## SEZIONE DI TESTO

Si legge come il primo caso al mondo in cui una terapia genica sperimentale è stata impiegata per trattare una rara malattia ereditaria dell’occhio associata a sordità.
Dietro al traguardo scientifico conquistato dalla Clinica Oculistica dell’Università degli Studi della Campania “Luigi Vanvitelli” di Napoli, tuttavia, c’è di più.
L’intuizione alla base dell’innovativa tecnologia sviluppata e impiegata per contrastare la sindrome di Usher di tipo 1B promette una rivoluzione terapeutica decisiva perché sembra potersi applicare anche a centinaia di altre malattie genetiche che oggi sono ancora senza una cura.
Quando senti parlare di sindrome di Usher di tipo 1B devi pensare a una malattia ereditaria che colpisce la retina e l’orecchio interno e ha un’incidenza di circa 20mila casi negli Stati Uniti e nell'Unione Europea.
Questi bambini nascono sordi, colpiti da disfunzioni vestibolari e da una progressiva perdita della vista entro i primi dieci anni di vita. Oggi abbiamo a disposizione trattamenti chirurgici per curare la sordità ma non c’è ancora nulla che possiamo fare contro la graduale e inarrestabile riduzione della vista.
Qui entra in campo la terapia genica. Ovvero quel trattamento che agisce direttamente sulle basi genetiche di una patologia sfruttano strumenti come i virus resi innocui per trasportare nell’organismo di un paziente una copia corretta di un gene difettoso o un altro gene capace di controbilanciare il danno.
Oggi la terapia genica è una soluzione terapeutica per diverse malattie ma deve comunque scontrarsi con difficoltà che ne limitano il campo di applicazione. Una di queste, per esempio, è legata a una “semplice” questione di spazio.
I vettori virali hanno una capienza di trasporto limitata e possono dunque trasferire solo una certa quantità di materiale genetico diretto contro una patologia.
Questa scarsa capienza era il limite – e la sfida – nell’impiego della terapia genica contro la sindrome di Usher, che è dovuta a una serie di mutazioni a carico di un gene, MYO7A, troppo grande per essere inserito nei vettori ad oggi più utilizzati per correggere difetti genetici dell’occhio.

## Voci di dati salvate
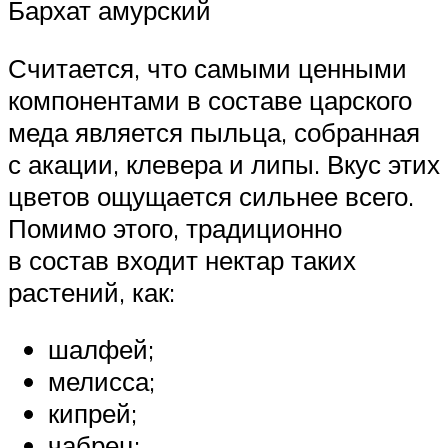
Бархат амурский
Считается, что самыми ценными
компонентами в составе царского
меда является пыльца, собранная
с акации, клевера и липы. Вкус этих
цветов ощущается сильнее всего.
Помимо этого, традиционно
в состав входит нектар таких
растений, как:
шалфей;
мелисса;
кипрей;
чабрец;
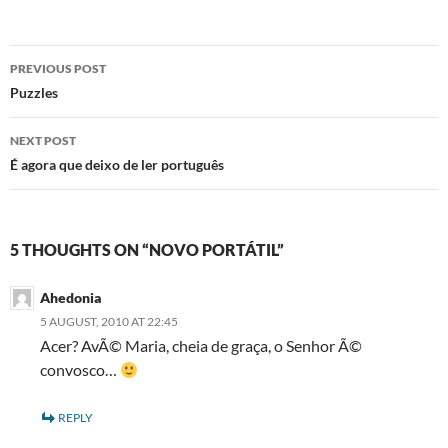
Post
PREVIOUS POST
navigation
Puzzles
NEXT POST
É agora que deixo de ler português
5 THOUGHTS ON “NOVO PORTÁTIL”
Ahedonia
5 AUGUST, 2010 AT 22:45
Acer? AvÃ© Maria, cheia de graça, o Senhor Ã©
convosco…
REPLY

## COMPITI DA SVOLGERE
**a.** Nel testo sulla terapia genica per la sindrome di Usher, quale gene è colpito dalle mutazioni che causano la malattia?
**b.** Scrivi il seguito del testo sulla terapia genica per la sindrome di Usher, partendo subito dopo la sua ultima frase.

## RISPOSTE DI SEGUITO
**a.** Il gene MYO7A.

**b.**
Per superare questo limite tecnico, gli esperti napoletani insieme al sostegno della Fondazione Telethon e di importanti finanziamenti internazionali hanno quindi sviluppato due diverse piattaforme capaci di trasferire geni di grosse dimensioni “frammentati” assicurando però la corretta produzione della proteina terapeutica.
Hanno creato, cioè, due vettori contenenti ciascuno una metà delle informazioni genetiche necessarie per produrre la proteina terapeutica, che poi si ricombinano una volta all'interno della cellula e ne consentono la produzione in quantità sufficienti.
L’innovativa terapia genica è stata somministrata attraverso l’iniezione del vettore nello spazio sotto-retinico nell’occhio in regime di anestesia totale e nei prossimi mesi ne verrà valutata la sicurezza e la tollerabilità.
Intanto, però, il primo passo nel futuro è stato mosso. “Sono molto felice di aver iniziato il primo studio clinico di fase 1/2 sull'uomo di AAV-081 per i pazienti con retinite pigmentosa correlata alla sindrome di Usher 1B – ha spiegato la dottoressa Francesca Simonelli, professore ordinario di Oftalmologia e direttore dell'UOC Oculistica, tra i massimi esperti a livello internazionale di terapia genica oculare – Attraverso questo programma innovativo in cui siamo impegnati da molti anni, ci proponiamo di rivoluzionare il nostro approccio alla comprensione e al trattamento di questi pazienti per i quali non esiste terapia. Siamo pronti a generare prove solide che non solo faranno progredire le conoscenze scientifiche, ma avranno anche un impatto diretto sulla cura di queste persone”.